You can see this methodology in action across the projects documented at dmitrii.dk, where each interface starts with observing how people actually behave before deciding what questions to ask.
FAQs
How accurate were the behavioral compatibility matches compared to traditional preference matching?
Users matched through behavioral indicators reported 40% fewer conflicts in the first three months of living together compared to those matched through standard preference surveys. The behavioral approach caught compatibility issues that preference-based matching missed entirely.
What specific questions worked best for revealing behavioral compatibility?
Questions about daily routines, past conflict resolution experiences, and ideal living situations produced the most useful data. "Describe your evening routine after work" revealed more about someone's social needs than asking them to rate their sociability on a scale.
Did people resist the more detailed behavioral questions?
Initially, yes. Users expected quick checkbox forms. However, people who completed the longer behavioral questionnaires had significantly higher match satisfaction rates, which improved adoption over time through word-of-mouth recommendations.
How did you validate that behavioral matches were actually better?
I tracked three metrics: time to find an acceptable flatmate, reported satisfaction after three months, and lease renewal rates. Behavioral matches outperformed preference-based matches on all three measures consistently.
Can this approach work for other types of compatibility matching beyond housing?
The core principle applies broadly: asking people to describe specific situations and past experiences rather than rating abstract preferences. I have seen similar approaches work in team formation and project collaboration contexts.

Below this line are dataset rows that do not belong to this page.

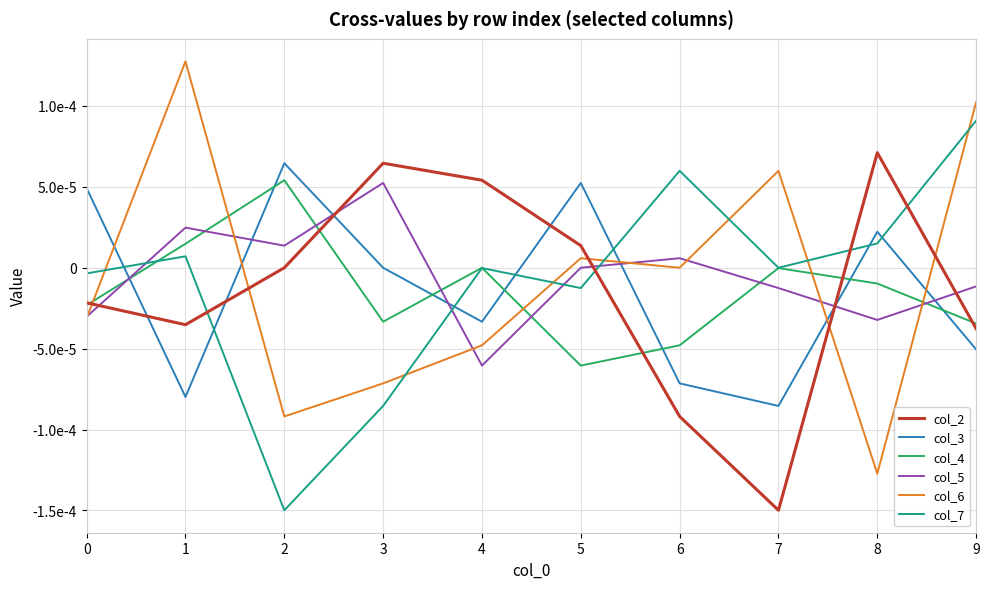

Is the value of col_2 at 8 greater than the value of col_3 at 4?

Yes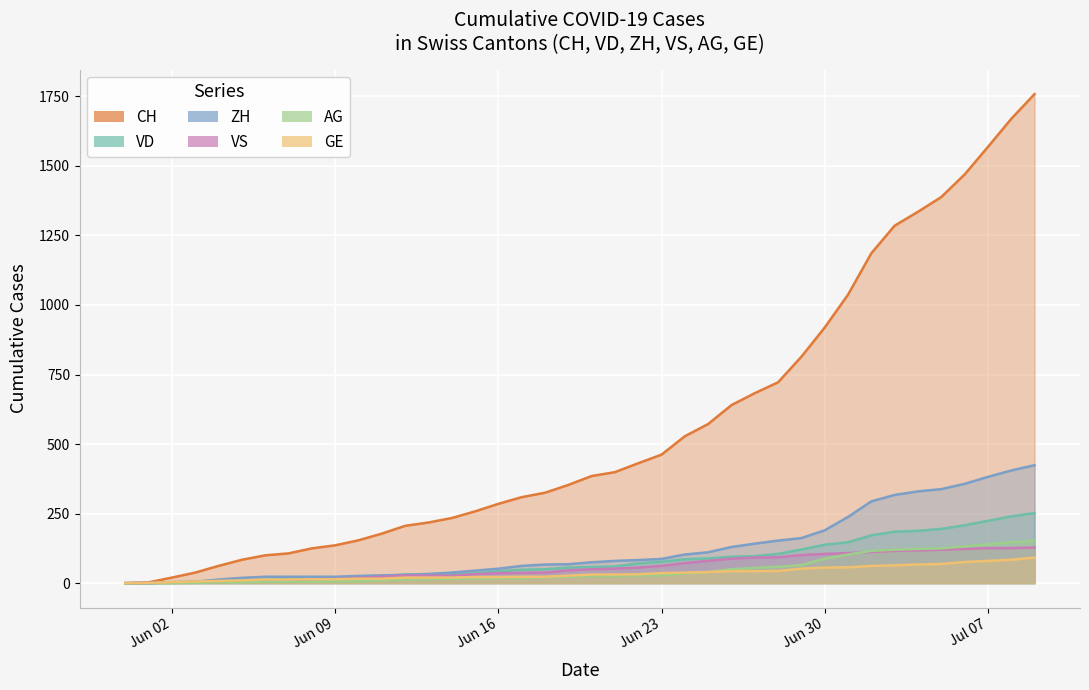

What is the total value across all series at 2020-06-10?

242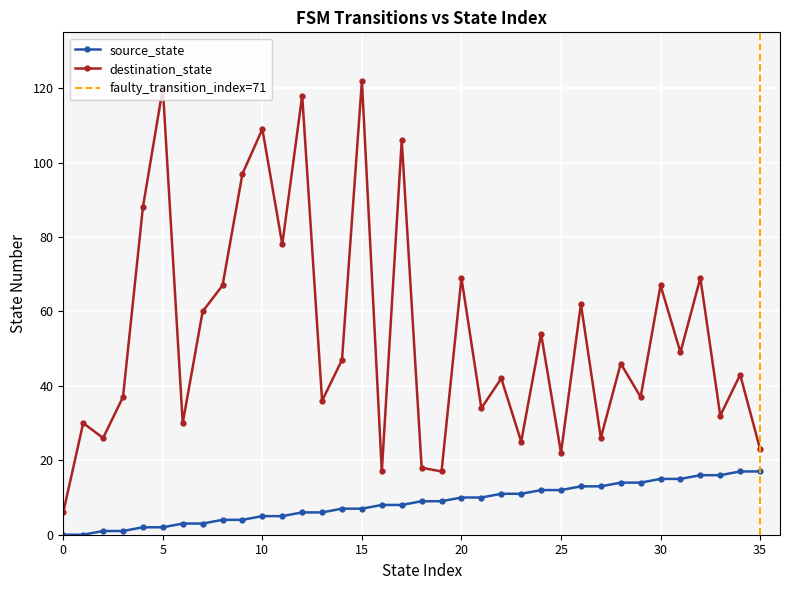

True or false: destination_state has more than 1 interior local peaks.

True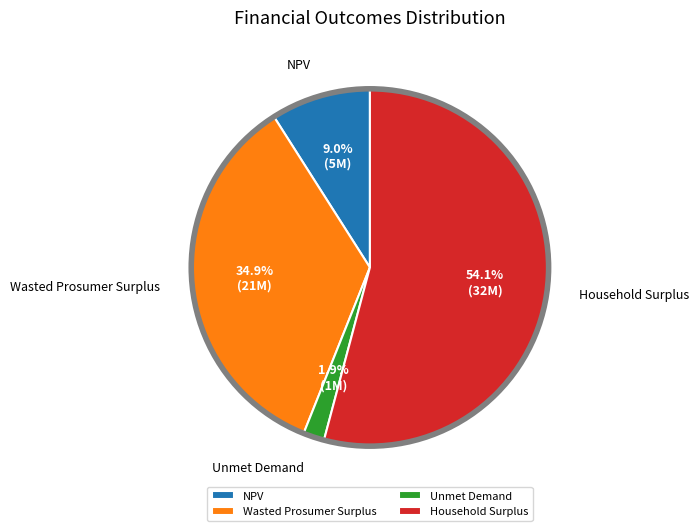

To the nearest percent, what portion does Household Surplus represent?

54%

What was the biggest challenge in implementing behavioral compatibility matching?
Getting people to provide detailed responses required careful interface design. The questions needed to feel conversational rather than like a survey, and users needed to understand why the extra detail mattered for their matching outcomes.

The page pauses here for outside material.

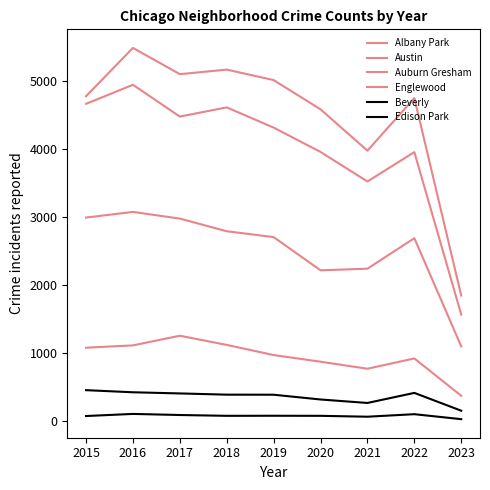

Does the chart have visible grid lines?

No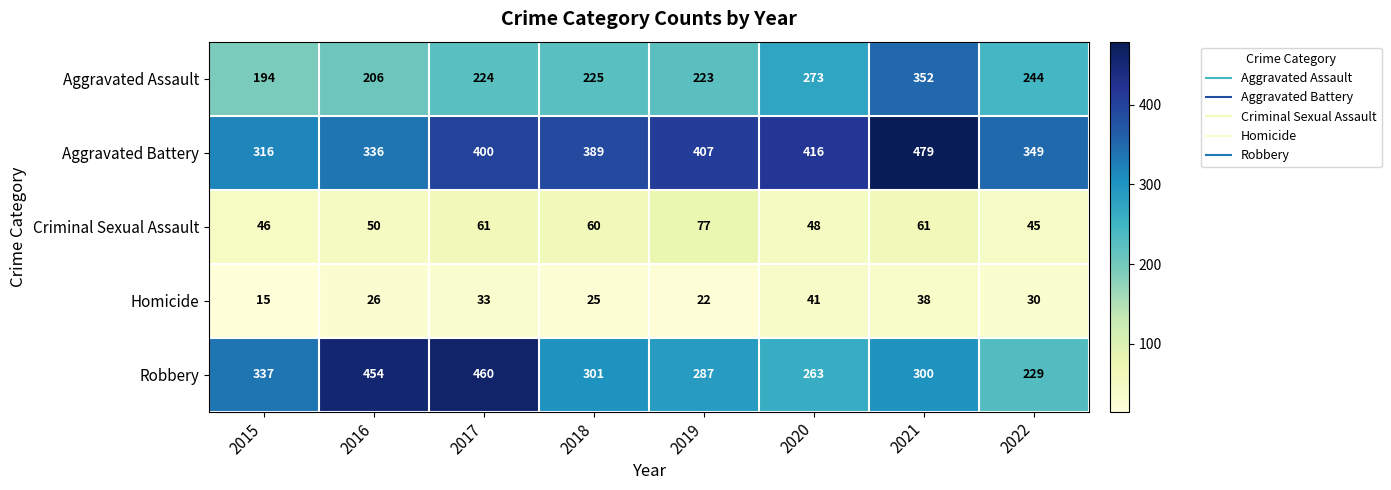

What is the greatest value displayed?

479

How did you handle cases where people's behavioral descriptions did not match their actual behavior?
The system worked better when it treated descriptions as signals about how people think about their needs rather than accurate predictions of their behavior. Even inaccurate self-descriptions contained useful compatibility information when interpreted correctly.
Building products for human behavior means accepting that people do not always know what they want, but they are remarkably good at describing what they have experienced. The interface's job is to surface those experiences in ways that reveal the patterns people cannot see themselves.